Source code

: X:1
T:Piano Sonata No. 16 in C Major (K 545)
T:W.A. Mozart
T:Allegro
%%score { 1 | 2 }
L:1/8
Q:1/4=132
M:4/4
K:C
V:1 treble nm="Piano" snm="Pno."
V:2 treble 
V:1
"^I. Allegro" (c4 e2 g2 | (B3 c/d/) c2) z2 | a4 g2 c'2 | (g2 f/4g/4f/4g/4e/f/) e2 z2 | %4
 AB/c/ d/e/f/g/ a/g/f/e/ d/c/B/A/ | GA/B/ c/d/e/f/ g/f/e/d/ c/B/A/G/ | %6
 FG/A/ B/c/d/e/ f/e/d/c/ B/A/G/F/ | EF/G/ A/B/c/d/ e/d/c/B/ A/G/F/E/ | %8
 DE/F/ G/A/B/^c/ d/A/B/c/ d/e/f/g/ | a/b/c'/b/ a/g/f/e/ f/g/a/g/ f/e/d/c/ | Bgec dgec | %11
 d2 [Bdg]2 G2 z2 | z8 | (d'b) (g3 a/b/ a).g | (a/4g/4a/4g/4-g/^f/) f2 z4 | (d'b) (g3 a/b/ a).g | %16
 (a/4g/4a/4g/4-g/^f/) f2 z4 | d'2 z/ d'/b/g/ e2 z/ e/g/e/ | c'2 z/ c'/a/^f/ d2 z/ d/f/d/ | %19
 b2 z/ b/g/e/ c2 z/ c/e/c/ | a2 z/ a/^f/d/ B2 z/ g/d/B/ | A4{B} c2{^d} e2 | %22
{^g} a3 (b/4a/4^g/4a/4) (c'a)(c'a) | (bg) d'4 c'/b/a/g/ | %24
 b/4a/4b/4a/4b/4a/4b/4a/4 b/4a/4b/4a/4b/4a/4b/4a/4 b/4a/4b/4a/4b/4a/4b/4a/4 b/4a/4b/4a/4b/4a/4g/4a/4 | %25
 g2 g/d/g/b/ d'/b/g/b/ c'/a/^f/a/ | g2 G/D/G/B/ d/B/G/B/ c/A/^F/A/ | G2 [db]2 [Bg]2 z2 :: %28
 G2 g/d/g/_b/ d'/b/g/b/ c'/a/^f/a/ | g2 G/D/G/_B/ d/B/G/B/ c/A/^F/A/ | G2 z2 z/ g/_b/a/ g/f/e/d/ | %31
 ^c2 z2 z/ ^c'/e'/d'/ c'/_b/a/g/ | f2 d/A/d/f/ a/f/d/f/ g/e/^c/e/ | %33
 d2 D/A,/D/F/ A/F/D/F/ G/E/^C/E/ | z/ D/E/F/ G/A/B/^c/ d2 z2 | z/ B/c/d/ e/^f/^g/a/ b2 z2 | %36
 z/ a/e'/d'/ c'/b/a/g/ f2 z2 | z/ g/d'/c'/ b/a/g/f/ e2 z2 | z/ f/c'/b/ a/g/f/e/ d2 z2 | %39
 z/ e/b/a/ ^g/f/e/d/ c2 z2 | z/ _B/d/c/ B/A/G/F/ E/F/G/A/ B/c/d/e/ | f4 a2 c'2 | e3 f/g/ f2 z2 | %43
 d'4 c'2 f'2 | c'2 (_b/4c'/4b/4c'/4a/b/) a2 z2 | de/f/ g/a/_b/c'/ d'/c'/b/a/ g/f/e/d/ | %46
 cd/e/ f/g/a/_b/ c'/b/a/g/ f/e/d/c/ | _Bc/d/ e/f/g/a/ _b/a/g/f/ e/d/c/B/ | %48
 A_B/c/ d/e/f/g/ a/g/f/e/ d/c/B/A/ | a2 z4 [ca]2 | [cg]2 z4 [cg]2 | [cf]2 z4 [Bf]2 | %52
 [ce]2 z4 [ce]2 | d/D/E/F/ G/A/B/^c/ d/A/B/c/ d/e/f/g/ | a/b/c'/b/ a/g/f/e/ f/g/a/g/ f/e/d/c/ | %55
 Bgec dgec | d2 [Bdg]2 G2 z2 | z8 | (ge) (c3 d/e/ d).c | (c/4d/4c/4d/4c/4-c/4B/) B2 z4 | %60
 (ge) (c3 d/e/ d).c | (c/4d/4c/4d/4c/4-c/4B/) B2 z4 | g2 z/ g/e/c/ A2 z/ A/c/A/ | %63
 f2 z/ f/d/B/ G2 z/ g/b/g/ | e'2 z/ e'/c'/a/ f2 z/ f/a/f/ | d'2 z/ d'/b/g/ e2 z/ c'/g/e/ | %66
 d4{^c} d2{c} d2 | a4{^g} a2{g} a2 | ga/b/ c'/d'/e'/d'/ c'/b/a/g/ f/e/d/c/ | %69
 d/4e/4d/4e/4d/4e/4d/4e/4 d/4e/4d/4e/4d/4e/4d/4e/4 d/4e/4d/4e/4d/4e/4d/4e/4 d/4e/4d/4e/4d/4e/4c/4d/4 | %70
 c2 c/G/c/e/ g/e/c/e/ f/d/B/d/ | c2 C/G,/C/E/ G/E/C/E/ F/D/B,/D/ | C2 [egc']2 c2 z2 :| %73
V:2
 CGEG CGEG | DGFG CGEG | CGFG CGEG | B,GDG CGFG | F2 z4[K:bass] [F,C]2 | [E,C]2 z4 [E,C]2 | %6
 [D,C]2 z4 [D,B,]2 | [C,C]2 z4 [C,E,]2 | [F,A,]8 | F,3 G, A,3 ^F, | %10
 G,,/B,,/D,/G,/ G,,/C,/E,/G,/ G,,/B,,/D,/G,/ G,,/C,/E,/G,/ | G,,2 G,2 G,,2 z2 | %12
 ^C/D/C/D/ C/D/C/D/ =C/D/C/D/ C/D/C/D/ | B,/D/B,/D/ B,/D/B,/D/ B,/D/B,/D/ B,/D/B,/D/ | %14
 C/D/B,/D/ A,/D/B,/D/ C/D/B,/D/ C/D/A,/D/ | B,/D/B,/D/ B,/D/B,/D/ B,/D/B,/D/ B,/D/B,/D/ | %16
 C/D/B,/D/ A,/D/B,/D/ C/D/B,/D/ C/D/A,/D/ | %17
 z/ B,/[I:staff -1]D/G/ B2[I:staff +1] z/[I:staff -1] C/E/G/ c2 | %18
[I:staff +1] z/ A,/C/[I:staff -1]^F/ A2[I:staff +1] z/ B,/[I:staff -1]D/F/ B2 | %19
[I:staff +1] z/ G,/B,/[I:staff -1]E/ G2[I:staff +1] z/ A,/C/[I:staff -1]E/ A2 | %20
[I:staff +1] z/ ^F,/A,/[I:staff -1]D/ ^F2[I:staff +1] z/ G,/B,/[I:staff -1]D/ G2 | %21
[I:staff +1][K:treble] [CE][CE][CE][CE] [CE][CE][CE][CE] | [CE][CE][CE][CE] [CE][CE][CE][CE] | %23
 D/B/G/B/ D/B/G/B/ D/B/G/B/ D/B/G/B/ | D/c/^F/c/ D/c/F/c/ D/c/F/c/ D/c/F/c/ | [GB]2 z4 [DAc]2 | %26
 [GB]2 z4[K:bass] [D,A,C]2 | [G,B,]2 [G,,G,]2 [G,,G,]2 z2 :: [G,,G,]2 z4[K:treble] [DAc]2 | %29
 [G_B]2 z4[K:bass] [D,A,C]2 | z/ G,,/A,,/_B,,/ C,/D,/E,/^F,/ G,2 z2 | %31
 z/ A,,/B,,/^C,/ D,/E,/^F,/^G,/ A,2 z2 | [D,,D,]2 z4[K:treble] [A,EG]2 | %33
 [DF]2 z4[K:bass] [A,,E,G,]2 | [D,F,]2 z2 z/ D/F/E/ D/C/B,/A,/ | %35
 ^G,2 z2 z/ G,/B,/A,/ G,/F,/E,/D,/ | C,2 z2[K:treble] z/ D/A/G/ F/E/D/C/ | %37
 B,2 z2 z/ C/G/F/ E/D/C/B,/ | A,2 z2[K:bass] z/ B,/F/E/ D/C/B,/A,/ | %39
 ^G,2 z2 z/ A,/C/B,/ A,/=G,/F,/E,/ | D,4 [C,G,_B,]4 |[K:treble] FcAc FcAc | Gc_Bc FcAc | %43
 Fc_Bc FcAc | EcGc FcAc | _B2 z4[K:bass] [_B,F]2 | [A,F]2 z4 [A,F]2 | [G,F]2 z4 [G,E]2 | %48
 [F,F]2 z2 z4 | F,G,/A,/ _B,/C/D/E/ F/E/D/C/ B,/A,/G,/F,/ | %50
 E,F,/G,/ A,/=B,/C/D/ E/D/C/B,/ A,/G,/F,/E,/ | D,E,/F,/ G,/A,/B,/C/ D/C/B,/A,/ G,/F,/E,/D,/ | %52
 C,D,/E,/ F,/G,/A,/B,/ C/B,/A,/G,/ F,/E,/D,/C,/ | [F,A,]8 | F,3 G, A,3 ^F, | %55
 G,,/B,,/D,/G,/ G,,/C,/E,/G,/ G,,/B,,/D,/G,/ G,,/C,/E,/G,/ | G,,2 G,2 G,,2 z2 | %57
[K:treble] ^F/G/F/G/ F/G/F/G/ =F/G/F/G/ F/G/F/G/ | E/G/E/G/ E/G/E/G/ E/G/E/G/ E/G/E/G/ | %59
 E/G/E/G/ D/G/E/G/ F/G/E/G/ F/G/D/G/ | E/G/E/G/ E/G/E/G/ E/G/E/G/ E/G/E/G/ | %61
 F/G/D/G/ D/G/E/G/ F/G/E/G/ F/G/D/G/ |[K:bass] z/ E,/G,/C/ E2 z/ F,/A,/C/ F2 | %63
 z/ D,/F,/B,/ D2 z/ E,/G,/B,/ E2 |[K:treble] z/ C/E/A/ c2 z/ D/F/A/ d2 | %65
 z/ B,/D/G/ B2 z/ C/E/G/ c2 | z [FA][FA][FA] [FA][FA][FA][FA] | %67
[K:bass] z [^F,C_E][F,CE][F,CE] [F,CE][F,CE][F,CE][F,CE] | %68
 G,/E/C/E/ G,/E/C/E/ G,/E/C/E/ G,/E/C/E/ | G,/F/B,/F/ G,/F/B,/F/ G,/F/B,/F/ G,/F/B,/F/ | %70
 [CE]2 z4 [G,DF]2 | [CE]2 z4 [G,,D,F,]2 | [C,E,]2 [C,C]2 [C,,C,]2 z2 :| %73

━━━━━━

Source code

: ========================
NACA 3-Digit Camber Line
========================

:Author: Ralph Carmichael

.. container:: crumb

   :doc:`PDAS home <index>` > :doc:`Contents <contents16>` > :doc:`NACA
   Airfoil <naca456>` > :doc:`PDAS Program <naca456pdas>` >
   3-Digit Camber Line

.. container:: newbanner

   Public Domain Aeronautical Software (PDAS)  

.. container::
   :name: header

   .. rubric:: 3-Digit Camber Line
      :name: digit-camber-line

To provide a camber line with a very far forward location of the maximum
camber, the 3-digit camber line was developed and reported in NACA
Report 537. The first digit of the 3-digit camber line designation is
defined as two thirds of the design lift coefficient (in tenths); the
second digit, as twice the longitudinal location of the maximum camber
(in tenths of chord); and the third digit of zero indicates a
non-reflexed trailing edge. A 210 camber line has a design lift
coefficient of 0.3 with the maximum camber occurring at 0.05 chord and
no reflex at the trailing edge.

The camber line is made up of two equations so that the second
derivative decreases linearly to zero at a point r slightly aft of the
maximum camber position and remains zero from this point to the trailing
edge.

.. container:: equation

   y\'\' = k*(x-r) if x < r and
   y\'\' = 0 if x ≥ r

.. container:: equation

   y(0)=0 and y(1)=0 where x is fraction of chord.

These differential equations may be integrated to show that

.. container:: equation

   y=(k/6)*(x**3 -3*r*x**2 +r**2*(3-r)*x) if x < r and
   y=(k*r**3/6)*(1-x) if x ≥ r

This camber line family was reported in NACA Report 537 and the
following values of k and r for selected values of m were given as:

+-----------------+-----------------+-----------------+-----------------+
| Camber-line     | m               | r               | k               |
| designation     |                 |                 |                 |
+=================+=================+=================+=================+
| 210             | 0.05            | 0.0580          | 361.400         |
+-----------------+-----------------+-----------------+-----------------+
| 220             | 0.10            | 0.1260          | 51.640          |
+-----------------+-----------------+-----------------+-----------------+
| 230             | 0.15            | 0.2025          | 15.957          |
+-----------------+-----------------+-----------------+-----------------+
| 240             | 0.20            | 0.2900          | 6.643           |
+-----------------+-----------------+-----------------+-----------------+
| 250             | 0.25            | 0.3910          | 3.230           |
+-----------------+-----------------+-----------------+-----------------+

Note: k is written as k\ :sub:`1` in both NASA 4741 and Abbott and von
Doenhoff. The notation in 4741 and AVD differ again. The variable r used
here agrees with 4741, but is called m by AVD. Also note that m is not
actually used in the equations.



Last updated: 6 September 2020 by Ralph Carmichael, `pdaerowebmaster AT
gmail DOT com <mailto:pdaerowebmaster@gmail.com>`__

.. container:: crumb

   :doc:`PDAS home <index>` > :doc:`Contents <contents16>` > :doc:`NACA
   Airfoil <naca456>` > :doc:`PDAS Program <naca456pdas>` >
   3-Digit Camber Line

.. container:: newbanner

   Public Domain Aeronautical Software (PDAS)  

━━━━━━

[What the task requires]
Pull together all lines from the data that mention the word "point".

[Task result]
derivative decreases linearly to zero at a point r slightly aft of the
maximum camber position and remains zero from this point to the trailing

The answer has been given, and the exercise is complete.